Notre responsabilité au niveau de la coopérative est de préparer l’avenir. L’un des défis majeurs sur le plan industriel, pour les décennies qui viennent, est la décarbonation de nos activités avec un premier objectif de réduction de nos émissions à l’horizon 2030. Et cela commence par une moindre dépendance aux énergies fossiles. La méthanisation y contribuera. À ce jour, seul le projet de Fontaine-le-Dun a été lancé, en partenariat avec la société Total Énergies Nouvelles. L’unité de méthanisation, qui sera implantée sur le site industriel de la sucrerie, traitera différents sous-produits et coproduits dont des pulpes et des effluents d’élevage de bovins et de porcs. Ce projet tient donc aussi compte des activités des éleveurs, nombreux dans la région. Outre la production de gaz vert, l’unité de méthanisation produira des digestats qui seront proposés à nos adhérents pour la fertilisation, contribuant ainsi à décarboner les exploitations.
Vous souhaitez récupérer les certificats CO2 des agriculteurs méthaniseurs pour améliorer le bilan carbone des sucreries. Dans ce cas, comment la pulpe, qui appartient aux planteurs, sera-t-elle compensée ?
Il convient tout d’abord de rappeler que depuis 2017, la notion de « droit pulpe » n’existe plus : les betteraves sont donc livrées « pulpe incluse » et la rémunération versée aux planteurs intègre cette composante. La problématique posée est donc bien la récupération des certificats d’origine issus de méthaniseurs à la ferme. En effet, pour décarboner nos usines, nous aurons également besoin de ces certificats en retour des pulpes livrées aux méthaniseurs.

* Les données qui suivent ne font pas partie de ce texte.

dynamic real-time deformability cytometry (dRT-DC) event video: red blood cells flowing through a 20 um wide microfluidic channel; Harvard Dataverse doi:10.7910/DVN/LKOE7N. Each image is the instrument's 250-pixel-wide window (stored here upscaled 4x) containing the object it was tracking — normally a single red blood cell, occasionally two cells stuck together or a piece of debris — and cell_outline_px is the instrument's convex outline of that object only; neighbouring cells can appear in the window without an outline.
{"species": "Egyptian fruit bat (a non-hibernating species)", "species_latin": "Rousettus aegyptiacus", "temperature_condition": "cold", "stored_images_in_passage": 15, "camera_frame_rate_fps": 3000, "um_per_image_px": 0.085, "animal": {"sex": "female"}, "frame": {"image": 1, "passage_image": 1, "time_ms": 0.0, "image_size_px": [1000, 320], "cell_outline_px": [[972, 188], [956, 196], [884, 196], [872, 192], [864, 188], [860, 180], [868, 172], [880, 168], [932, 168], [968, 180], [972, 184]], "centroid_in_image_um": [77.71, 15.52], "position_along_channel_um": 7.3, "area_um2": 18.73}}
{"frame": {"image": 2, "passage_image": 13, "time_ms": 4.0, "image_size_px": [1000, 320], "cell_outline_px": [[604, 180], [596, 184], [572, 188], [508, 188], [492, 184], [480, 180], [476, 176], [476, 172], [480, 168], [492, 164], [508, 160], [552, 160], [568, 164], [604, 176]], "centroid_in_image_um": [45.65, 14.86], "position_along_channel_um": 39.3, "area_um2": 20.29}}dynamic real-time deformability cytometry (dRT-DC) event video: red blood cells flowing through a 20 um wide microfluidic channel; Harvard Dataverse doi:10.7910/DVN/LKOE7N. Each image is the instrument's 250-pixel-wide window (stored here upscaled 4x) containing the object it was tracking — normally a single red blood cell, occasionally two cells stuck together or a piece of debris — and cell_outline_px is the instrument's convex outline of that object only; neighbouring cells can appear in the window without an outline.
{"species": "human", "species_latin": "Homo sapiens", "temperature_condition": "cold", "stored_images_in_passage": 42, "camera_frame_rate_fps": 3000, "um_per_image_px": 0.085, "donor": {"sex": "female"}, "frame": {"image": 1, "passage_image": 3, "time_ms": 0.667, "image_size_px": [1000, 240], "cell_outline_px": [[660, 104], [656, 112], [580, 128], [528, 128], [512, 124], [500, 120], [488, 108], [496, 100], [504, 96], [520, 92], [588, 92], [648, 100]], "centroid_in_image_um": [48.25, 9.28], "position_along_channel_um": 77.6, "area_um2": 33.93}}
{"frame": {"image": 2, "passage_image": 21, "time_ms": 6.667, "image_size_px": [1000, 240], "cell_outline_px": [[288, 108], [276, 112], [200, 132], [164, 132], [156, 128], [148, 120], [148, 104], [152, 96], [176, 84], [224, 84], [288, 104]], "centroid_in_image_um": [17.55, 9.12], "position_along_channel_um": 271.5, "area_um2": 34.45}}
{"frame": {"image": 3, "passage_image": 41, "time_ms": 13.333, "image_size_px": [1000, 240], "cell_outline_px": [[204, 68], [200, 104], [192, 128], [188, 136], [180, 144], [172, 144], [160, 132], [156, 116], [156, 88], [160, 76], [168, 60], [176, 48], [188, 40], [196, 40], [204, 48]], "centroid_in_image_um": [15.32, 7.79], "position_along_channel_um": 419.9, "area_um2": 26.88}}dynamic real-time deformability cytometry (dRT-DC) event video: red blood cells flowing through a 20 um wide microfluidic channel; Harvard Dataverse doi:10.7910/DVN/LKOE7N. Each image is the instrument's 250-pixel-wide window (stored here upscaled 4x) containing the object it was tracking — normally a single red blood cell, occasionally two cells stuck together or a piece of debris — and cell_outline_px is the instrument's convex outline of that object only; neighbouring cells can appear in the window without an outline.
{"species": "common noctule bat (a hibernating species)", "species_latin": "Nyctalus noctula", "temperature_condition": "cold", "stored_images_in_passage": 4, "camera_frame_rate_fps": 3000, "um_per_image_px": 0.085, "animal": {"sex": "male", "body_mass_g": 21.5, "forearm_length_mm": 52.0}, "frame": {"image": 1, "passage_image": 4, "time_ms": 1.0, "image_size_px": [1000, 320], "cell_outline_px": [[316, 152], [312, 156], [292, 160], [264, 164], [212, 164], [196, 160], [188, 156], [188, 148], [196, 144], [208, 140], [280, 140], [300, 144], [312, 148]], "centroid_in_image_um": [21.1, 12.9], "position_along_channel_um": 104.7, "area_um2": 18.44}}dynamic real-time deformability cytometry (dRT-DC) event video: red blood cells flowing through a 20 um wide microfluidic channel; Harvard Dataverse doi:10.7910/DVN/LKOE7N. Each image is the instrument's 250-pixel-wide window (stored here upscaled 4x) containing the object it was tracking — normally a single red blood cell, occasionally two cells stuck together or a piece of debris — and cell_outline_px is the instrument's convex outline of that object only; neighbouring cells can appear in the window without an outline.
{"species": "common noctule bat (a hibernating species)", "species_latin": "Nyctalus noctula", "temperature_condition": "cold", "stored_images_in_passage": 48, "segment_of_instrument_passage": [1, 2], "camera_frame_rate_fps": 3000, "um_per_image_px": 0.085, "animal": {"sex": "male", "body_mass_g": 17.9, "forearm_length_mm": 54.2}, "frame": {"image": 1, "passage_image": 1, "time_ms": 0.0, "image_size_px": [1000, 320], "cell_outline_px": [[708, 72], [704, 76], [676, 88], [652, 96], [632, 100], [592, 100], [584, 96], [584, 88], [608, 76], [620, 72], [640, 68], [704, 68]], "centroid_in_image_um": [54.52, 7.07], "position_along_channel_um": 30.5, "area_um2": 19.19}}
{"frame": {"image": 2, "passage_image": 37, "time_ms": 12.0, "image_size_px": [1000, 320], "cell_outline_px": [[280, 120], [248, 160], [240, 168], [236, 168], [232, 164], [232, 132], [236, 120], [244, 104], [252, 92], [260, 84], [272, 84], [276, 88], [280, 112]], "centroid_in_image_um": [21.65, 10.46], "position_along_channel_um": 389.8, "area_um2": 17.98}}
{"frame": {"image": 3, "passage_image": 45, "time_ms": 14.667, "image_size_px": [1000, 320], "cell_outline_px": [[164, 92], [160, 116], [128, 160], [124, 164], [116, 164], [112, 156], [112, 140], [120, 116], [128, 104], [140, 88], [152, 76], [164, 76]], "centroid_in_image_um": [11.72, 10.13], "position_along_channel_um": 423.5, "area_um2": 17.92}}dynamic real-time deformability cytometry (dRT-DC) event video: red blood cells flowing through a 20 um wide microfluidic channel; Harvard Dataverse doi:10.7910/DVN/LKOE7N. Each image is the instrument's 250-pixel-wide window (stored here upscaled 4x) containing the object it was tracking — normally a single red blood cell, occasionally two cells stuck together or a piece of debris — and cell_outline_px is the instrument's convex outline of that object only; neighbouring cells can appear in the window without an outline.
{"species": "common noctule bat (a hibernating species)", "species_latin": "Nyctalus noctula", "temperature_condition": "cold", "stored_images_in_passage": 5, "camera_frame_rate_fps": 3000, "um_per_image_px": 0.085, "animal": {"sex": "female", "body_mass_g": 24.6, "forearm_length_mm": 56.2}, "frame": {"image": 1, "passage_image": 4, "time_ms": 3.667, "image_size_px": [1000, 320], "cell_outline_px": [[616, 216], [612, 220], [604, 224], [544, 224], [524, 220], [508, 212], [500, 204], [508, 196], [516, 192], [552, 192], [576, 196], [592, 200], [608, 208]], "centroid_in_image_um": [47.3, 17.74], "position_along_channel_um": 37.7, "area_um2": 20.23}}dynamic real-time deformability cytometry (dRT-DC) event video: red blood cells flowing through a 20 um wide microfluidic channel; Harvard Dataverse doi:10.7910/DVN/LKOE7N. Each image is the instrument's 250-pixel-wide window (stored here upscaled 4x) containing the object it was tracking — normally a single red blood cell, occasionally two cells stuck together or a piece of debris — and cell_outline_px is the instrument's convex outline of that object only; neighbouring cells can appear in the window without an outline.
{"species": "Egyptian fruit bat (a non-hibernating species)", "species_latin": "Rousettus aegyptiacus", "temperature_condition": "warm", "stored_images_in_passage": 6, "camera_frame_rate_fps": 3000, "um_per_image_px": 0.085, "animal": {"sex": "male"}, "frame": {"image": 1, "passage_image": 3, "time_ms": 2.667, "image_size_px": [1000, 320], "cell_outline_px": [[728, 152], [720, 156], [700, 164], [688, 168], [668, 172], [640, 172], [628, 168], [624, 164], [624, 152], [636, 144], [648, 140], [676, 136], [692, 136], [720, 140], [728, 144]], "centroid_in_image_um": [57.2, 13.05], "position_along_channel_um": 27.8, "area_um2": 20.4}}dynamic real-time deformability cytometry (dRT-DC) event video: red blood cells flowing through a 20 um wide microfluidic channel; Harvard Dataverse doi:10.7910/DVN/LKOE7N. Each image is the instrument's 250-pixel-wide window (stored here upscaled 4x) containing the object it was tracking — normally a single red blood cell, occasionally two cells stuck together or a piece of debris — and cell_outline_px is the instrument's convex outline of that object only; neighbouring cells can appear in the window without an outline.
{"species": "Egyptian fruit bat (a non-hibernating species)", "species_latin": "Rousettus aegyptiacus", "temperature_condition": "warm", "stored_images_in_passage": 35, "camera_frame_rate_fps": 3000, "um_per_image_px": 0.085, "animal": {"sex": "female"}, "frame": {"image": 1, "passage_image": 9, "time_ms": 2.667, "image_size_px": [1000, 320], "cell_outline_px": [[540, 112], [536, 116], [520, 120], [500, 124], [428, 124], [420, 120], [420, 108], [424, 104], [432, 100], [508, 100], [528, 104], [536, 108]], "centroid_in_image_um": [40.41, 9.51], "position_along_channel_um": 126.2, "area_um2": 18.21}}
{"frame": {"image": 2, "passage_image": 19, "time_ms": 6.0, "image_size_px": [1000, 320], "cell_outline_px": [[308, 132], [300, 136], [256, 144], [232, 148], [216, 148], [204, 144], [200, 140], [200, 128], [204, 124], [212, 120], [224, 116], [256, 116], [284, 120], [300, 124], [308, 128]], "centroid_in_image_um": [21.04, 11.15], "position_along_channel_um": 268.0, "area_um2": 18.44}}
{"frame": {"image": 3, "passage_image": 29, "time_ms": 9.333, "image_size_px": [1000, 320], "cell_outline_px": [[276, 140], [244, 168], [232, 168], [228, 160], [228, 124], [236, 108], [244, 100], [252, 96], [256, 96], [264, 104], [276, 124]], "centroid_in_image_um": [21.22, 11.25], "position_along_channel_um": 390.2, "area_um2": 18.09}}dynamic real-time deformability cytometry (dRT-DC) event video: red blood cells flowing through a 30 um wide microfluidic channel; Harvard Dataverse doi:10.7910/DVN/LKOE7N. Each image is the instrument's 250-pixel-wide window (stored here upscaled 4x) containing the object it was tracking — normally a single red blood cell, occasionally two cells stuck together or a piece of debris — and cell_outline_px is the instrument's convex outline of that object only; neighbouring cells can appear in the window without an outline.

Les volumes qui partent en méthanisation peuvent-ils mettre en danger les unités de déshydratation ?
Non, pas à ce stade. Mais le monde change, et le cadre réglementaire évolue sans cesse. Nous devons donc les faire évoluer afin de les rendre plus performantes, tant sur le plan environnemental qu’économique. Plusieurs investissements majeurs sont en cours de réalisation à cet effet.
Point de vue d’Émilien Rose, président de la commission nutrition animale de Tereos
Vous êtes éleveur à Houplin-Ancoisne (Nord), constatez-vous une augmentation des volumes de pulpe surpressée pour la méthanisation ?
Les volumes destinés à la méthanisation sont passés de 50 000 tonnes en 2018 à 500 000 cette année. La demande est très forte mais elle va se stabiliser, car les prix de rachat du biogaz des nouveaux projets vont diminuer. Pour l’année prochaine, je pense que nous aurons au mieux 600 000 t. Un méthaniseur commande en moyenne 10 fois plus de pulpe qu’un éleveur. Pour l’instant Tereos a la capacité de fournir tous les besoins de ses coopérateurs.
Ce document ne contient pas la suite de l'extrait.